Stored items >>

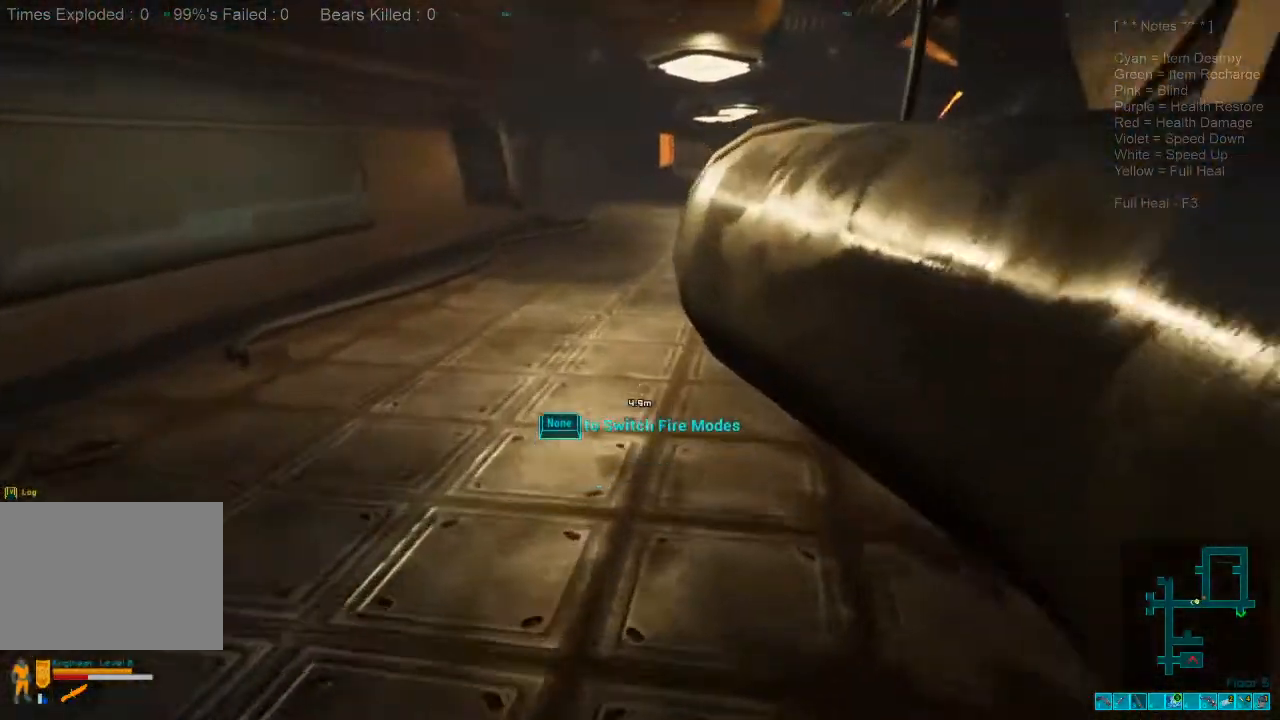
{"keys": ["d", "w"], "mouse": [], "events": [[100, "d", "down"], [100, "w", "up"], [267, "shift", "up"], [500, "w", "down"]]}
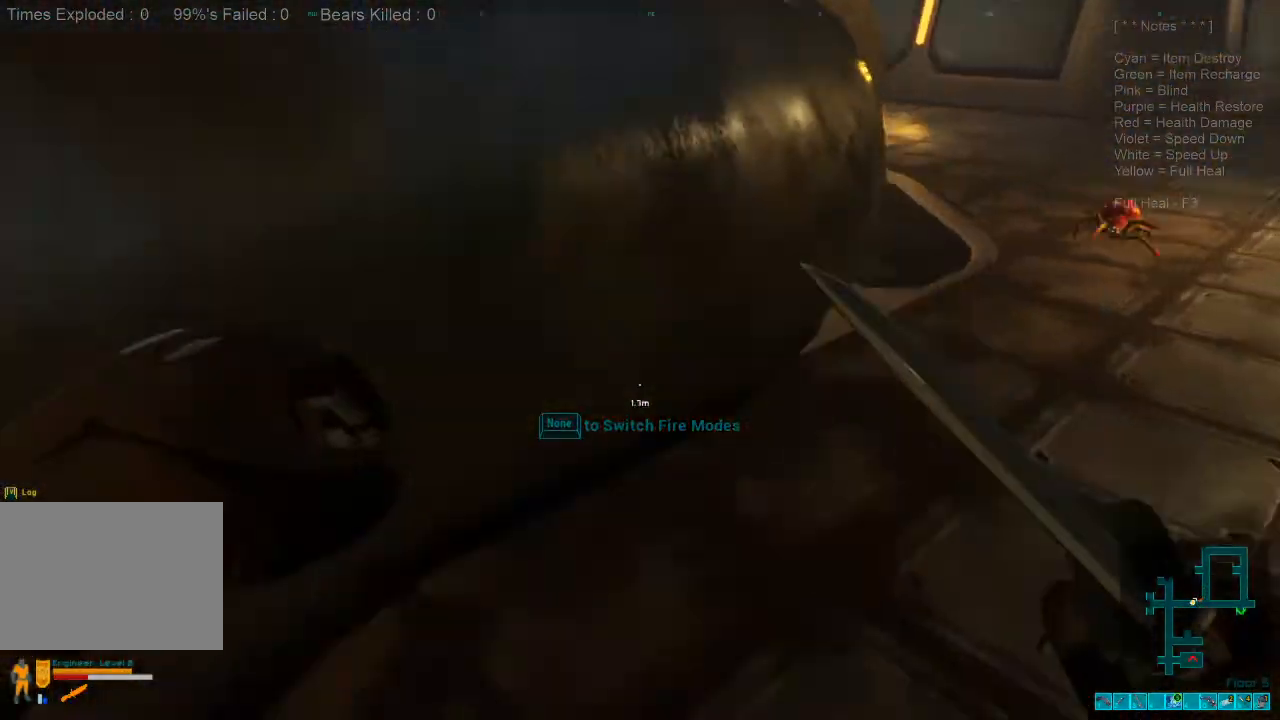
{"keys": ["d"], "mouse": ["left"], "events": [[433, "mouse_left", "down"], [433, "w", "up"]]}
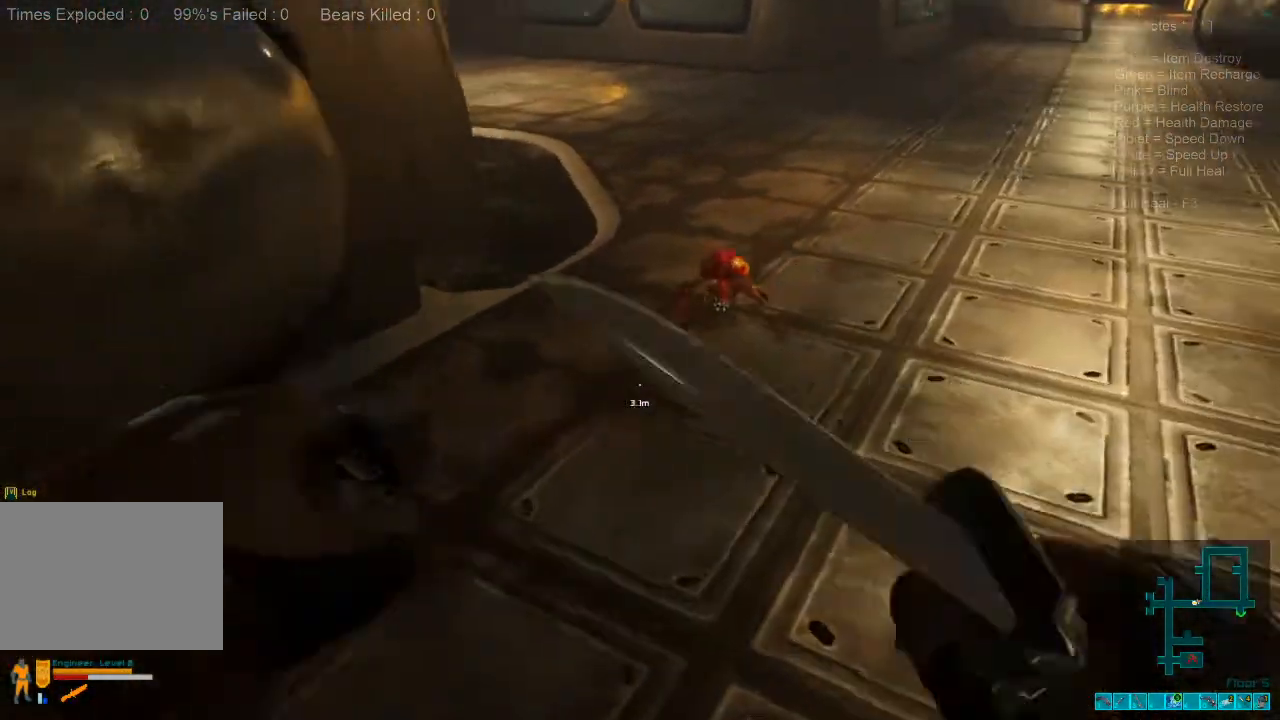
{"keys": ["s"], "mouse": [], "events": [[33, "mouse_left", "up"], [100, "d", "up"], [100, "s", "down"], [133, "mouse_left", "down"], [267, "mouse_left", "up"], [333, "mouse_left", "down"], [467, "mouse_left", "up"]]}
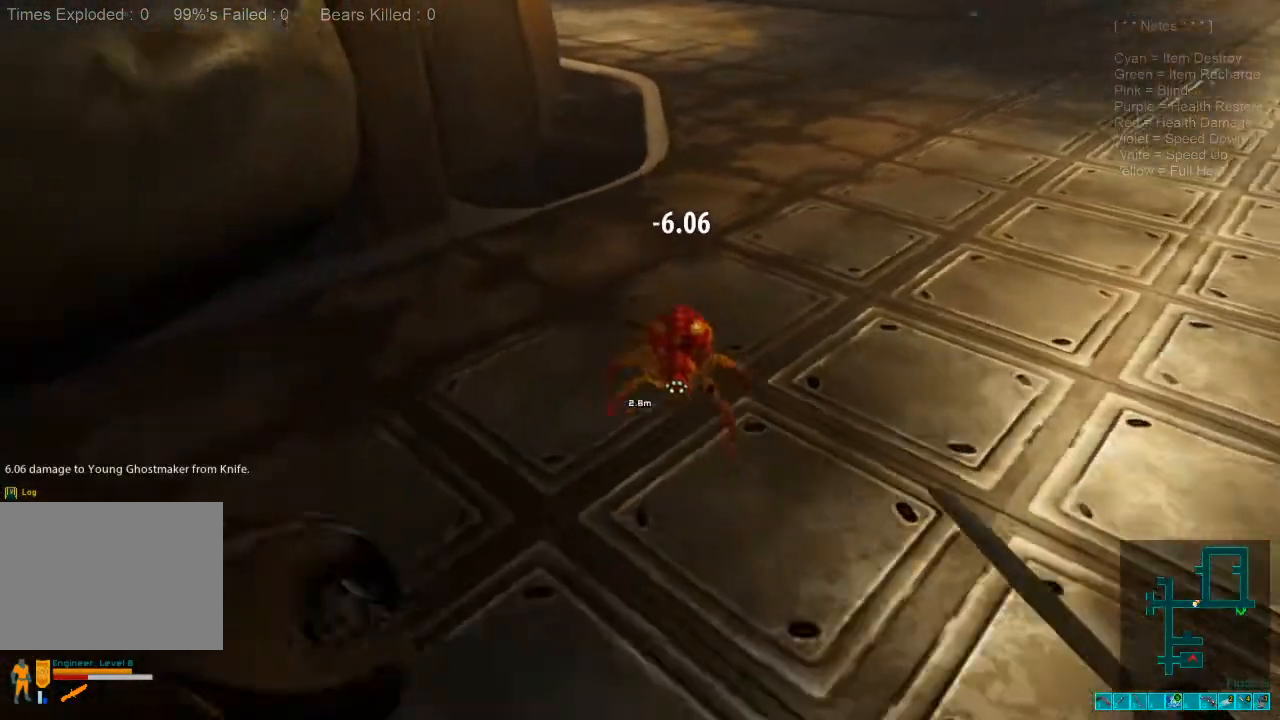
{"keys": ["s"], "mouse": ["left"], "events": [[67, "mouse_left", "down"], [133, "a", "down"], [200, "mouse_left", "up"], [267, "mouse_left", "down"], [300, "a", "up"], [400, "mouse_left", "up"], [467, "mouse_left", "down"]]}
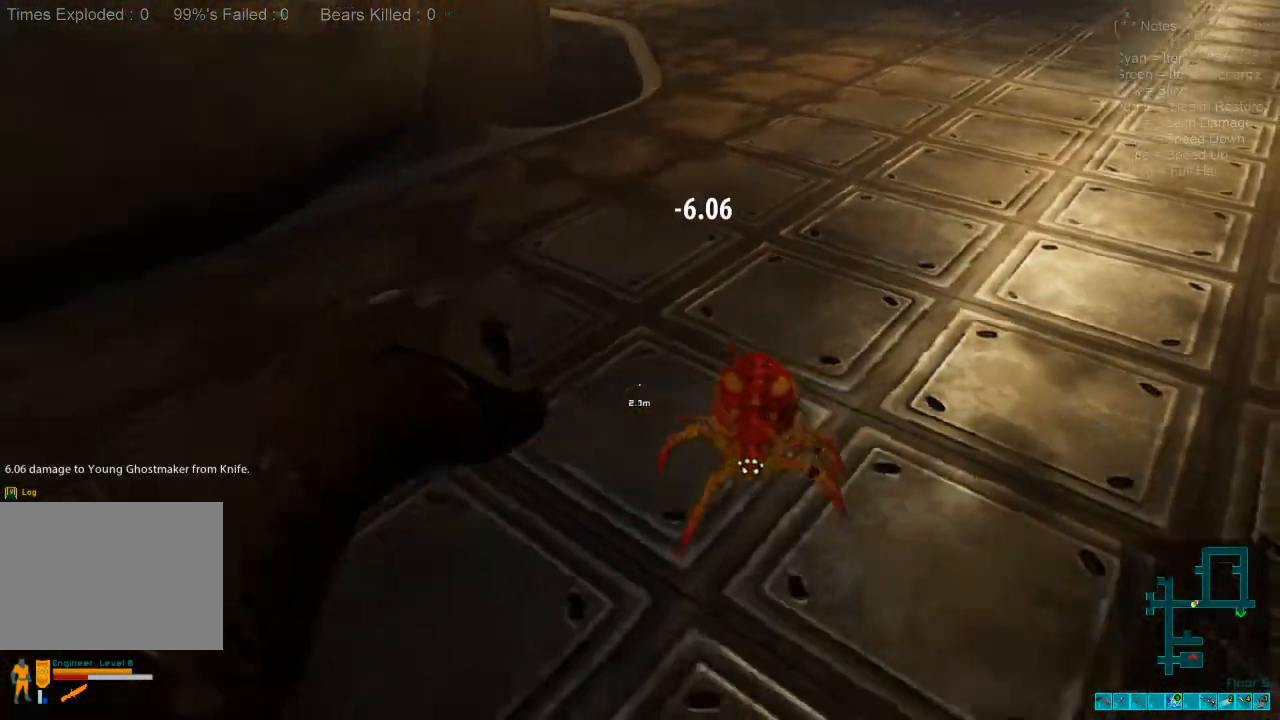
{"keys": ["s"], "mouse": ["left"], "events": [[100, "mouse_left", "up"], [167, "mouse_left", "down"], [333, "mouse_left", "up"], [433, "mouse_left", "down"]]}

WHAT IS NEEDED >>
Your answer is an exact copy of the records above, stripped of pictures.

EXERCISE OUTPUT >>
{"keys": ["d", "w"], "mouse": [], "events": [[100, "d", "down"], [100, "w", "up"], [267, "shift", "up"], [500, "w", "down"]]}
{"keys": ["d"], "mouse": ["left"], "events": [[433, "mouse_left", "down"], [433, "w", "up"]]}
{"keys": ["s"], "mouse": [], "events": [[33, "mouse_left", "up"], [100, "d", "up"], [100, "s", "down"], [133, "mouse_left", "down"], [267, "mouse_left", "up"], [333, "mouse_left", "down"], [467, "mouse_left", "up"]]}
{"keys": ["s"], "mouse": ["left"], "events": [[67, "mouse_left", "down"], [133, "a", "down"], [200, "mouse_left", "up"], [267, "mouse_left", "down"], [300, "a", "up"], [400, "mouse_left", "up"], [467, "mouse_left", "down"]]}
{"keys": ["s"], "mouse": ["left"], "events": [[100, "mouse_left", "up"], [167, "mouse_left", "down"], [333, "mouse_left", "up"], [433, "mouse_left", "down"]]}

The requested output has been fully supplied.